Я сказал, что мы совсем не видимся.

— Он тоже играет в бильбоке, — обронила она, и я отметил некоторую суровость в ее голосе и жесткость в улыбке.

— Вот как?

Какое-то время она помешивала вилкой перигорский соус своей пулярки.

— Собственно, его бильбоке и его подвиги — это крупные финансы. Сегодня он один из самых сильных людей Европы… — Она отхлебнула немного шампанского и добавила с коротким смешком: — В смысле финансов, разумеется…

Ощущение было такое, словно потянуло ледяным ветерком. Пока она говорила со своим соседом, я украдкой наблюдал за ней и, думаю, впервые в жизни смотрел на красивую женщину, как боксер смотрит на противника, прежде чем подняться на ринг. Впервые также понятие мужской силы открылось мне под таким углом зрения. Раньше мне и в голову не приходило, что это может быть смешным.
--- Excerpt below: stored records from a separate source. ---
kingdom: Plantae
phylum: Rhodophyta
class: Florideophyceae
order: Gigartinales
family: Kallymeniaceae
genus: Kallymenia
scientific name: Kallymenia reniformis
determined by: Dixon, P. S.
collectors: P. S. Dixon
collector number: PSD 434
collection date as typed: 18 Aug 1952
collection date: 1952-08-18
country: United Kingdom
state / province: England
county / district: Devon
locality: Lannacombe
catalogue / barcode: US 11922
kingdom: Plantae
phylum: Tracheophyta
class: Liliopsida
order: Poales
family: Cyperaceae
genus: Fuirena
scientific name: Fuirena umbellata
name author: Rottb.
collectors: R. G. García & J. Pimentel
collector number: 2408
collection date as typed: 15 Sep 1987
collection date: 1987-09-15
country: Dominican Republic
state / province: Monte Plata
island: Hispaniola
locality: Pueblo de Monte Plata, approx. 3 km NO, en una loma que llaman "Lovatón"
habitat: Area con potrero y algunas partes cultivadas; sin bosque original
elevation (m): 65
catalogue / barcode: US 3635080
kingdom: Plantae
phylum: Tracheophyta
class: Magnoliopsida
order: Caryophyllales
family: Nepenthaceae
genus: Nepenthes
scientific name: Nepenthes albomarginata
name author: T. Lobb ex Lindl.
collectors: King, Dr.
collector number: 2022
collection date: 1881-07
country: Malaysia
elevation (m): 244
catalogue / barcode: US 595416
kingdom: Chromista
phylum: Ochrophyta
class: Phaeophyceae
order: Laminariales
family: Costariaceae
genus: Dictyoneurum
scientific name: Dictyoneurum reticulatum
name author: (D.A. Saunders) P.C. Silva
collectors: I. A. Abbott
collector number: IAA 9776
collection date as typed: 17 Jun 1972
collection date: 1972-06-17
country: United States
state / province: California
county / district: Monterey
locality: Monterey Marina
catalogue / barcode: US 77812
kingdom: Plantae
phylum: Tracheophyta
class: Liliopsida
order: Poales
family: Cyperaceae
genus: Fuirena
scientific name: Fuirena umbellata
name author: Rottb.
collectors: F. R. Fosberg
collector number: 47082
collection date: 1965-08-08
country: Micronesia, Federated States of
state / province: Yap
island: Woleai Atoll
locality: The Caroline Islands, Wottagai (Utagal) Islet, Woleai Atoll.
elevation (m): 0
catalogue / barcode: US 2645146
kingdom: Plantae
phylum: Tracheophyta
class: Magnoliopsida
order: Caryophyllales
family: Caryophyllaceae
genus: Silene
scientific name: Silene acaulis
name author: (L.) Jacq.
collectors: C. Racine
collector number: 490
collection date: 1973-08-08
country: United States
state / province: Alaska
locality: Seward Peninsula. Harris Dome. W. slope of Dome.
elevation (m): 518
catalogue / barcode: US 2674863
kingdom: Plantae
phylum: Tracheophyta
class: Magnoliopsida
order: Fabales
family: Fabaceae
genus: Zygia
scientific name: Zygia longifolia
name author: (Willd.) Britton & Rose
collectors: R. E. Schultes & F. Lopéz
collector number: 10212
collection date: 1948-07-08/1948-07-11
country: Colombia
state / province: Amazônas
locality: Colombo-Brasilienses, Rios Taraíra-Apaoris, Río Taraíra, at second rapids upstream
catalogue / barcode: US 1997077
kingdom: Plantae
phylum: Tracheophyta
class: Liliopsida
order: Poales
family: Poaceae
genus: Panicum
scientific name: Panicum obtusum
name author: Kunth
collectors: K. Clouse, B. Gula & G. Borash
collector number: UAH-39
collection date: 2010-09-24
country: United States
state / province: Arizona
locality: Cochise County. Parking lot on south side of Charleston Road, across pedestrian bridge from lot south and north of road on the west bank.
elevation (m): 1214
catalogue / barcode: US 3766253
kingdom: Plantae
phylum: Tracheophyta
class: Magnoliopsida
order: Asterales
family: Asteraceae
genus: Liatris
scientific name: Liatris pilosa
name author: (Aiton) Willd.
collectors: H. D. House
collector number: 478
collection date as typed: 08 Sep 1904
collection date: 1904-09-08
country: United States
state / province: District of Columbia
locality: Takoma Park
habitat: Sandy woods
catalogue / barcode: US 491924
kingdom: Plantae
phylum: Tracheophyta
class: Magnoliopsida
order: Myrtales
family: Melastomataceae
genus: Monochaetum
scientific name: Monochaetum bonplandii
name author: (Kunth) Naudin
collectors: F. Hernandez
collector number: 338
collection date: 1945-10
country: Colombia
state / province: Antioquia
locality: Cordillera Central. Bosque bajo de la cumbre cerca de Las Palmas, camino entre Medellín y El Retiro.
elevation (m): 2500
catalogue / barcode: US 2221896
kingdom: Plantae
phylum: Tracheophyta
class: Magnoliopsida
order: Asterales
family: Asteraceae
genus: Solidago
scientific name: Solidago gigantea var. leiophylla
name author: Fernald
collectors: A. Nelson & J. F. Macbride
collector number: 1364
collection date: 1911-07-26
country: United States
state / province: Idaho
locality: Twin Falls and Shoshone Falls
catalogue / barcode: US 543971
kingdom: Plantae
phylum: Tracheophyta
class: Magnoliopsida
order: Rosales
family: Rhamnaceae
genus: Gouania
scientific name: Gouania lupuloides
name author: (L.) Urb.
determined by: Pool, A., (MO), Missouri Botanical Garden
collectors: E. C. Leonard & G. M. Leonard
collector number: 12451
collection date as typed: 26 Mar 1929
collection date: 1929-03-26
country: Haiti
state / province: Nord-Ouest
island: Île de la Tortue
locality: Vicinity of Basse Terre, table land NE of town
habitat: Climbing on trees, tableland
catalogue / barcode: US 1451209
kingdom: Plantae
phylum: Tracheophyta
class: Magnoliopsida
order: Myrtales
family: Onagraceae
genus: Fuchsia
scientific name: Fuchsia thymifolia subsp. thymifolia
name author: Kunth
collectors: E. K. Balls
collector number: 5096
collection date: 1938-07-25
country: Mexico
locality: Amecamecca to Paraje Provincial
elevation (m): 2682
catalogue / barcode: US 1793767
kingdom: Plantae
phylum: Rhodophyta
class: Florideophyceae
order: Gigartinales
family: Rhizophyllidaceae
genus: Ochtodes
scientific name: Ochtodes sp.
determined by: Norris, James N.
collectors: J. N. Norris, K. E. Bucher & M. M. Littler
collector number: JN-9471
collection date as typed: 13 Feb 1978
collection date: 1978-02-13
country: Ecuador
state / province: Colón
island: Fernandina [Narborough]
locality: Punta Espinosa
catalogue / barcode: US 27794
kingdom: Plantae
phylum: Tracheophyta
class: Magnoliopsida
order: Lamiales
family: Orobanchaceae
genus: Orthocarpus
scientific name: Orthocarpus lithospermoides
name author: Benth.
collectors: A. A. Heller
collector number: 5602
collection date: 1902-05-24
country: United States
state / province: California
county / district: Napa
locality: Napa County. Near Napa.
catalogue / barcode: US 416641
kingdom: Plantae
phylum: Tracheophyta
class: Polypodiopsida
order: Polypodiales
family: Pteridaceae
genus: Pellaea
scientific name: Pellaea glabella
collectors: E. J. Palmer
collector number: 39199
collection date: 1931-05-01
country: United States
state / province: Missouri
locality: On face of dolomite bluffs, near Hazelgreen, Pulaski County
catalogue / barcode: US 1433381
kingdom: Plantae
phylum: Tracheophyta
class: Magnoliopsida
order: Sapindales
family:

Бар «Гритти» выходит на Большой канал, американец подошел ко мне со стороны террасы и протянул руку. Женщин охотно сравнивают со статуями, но бронза и мрамор с трудом нашли бы лучшую натуру, нежели стоявший предо мной мужчина. Рост, ширина плеч и посадка головы производили впечатление мощи, но, казалось, были обязаны этим скорей не природе, а льстивому умыслу какого-то работавшего на заказ художника. На нем была белая рубашка без галстука, ворот широко распахнут белым треугольником на спортивном пиджаке. Поседевшая шевелюра сохранила свою буйность, но непокорные кудри выглядели довольно нелепо над лицом, которое не пощадило время. Былое изящество лишь смутно напоминало о себе в потерявших с годами четкость чертах лица, что, правда, позволило памяти восстановить в этом затуманенном изображении былую красоту. Он был, наверное, лет на семь-восемь старше меня. Американец одной рукой удерживал мою ладонь в своей, а другую тем временем не снимал с моего плеча, на которое возложил ее немного покровительственным жестом, что меня всегда раздражало.